Everything in the entries below except the pictures must be returned exactly.

»»

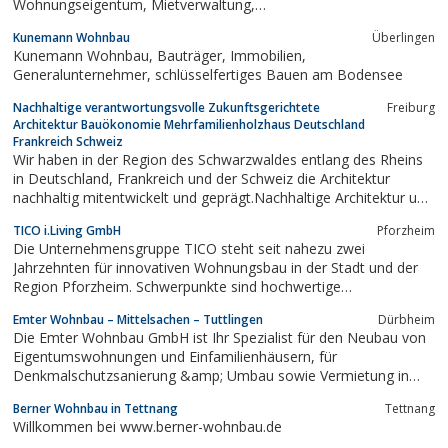
Wohnungseigentum, Mietverwaltung,
Wohnungseigentumsverwaltung, Finanzierungsberatung,
Kunemann Wohnbau
Überlingen
Bauträger, Projektentwicklung, Energie-Contracting, Contracting,
Kunemann Wohnbau, Bauträger, Immobilien,
Gästewohnung, Gästewohnungsservice, Vermögensbildung,...
Generalunternehmer, schlüsselfertiges Bauen am Bodensee
Nachhaltige verantwortungsvolle Zukunftsgerichtete
Freiburg
Architektur Bauökonomie Mehrfamilienholzhaus Deutschland
Frankreich Schweiz
Wir haben in der Region des Schwarzwaldes entlang des Rheins
in Deutschland, Frankreich und der Schweiz die Architektur
nachhaltig mitentwickelt und geprägt.Nachhaltige Architektur und
verantwortungsvolle Architektur sowie zukunftsgerichtete
TICO i.Living GmbH
Pforzheim
Architektur ist unser Anliegen.Bauökonomie spiegelt sich im
Die Unternehmensgruppe TICO steht seit nahezu zwei
ersten Mehrfamilienholzhaus in...
Jahrzehnten für innovativen Wohnungsbau in der Stadt und der
Region Pforzheim. Schwerpunkte sind hochwertige
schlüsselfertige Wohnangebote für das Wohnen im Alter und
Emter Wohnbau – Mittelsachen – Tuttlingen
Dürbheim
Urbanes Wohnen.
Die Emter Wohnbau GmbH ist Ihr Spezialist für den Neubau von
Eigentumswohnungen und Einfamilienhäusern, für
Denkmalschutzsanierung &amp; Umbau sowie Vermietung in
den Landkreisen Mittelsachsen und Tuttlingen.
Berner Wohnbau in Tettnang
Tettnang
Willkommen bei www.berner-wohnbau.de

««

** Result of this task **
Wohnungseigentum, Mietverwaltung,
Wohnungseigentumsverwaltung, Finanzierungsberatung,
Kunemann Wohnbau
Überlingen
Bauträger, Projektentwicklung, Energie-Contracting, Contracting,
Kunemann Wohnbau, Bauträger, Immobilien,
Gästewohnung, Gästewohnungsservice, Vermögensbildung,...
Generalunternehmer, schlüsselfertiges Bauen am Bodensee
Nachhaltige verantwortungsvolle Zukunftsgerichtete
Freiburg
Architektur Bauökonomie Mehrfamilienholzhaus Deutschland
Frankreich Schweiz
Wir haben in der Region des Schwarzwaldes entlang des Rheins
in Deutschland, Frankreich und der Schweiz die Architektur
nachhaltig mitentwickelt und geprägt.Nachhaltige Architektur und
verantwortungsvolle Architektur sowie zukunftsgerichtete
TICO i.Living GmbH
Pforzheim
Architektur ist unser Anliegen.Bauökonomie spiegelt sich im
Die Unternehmensgruppe TICO steht seit nahezu zwei
ersten Mehrfamilienholzhaus in...
Jahrzehnten für innovativen Wohnungsbau in der Stadt und der
Region Pforzheim. Schwerpunkte sind hochwertige
schlüsselfertige Wohnangebote für das Wohnen im Alter und
Emter Wohnbau – Mittelsachen – Tuttlingen
Dürbheim
Urbanes Wohnen.
Die Emter Wohnbau GmbH ist Ihr Spezialist für den Neubau von
Eigentumswohnungen und Einfamilienhäusern, für
Denkmalschutzsanierung &amp; Umbau sowie Vermietung in
den Landkreisen Mittelsachsen und Tuttlingen.
Berner Wohnbau in Tettnang
Tettnang
Willkommen bei www.berner-wohnbau.de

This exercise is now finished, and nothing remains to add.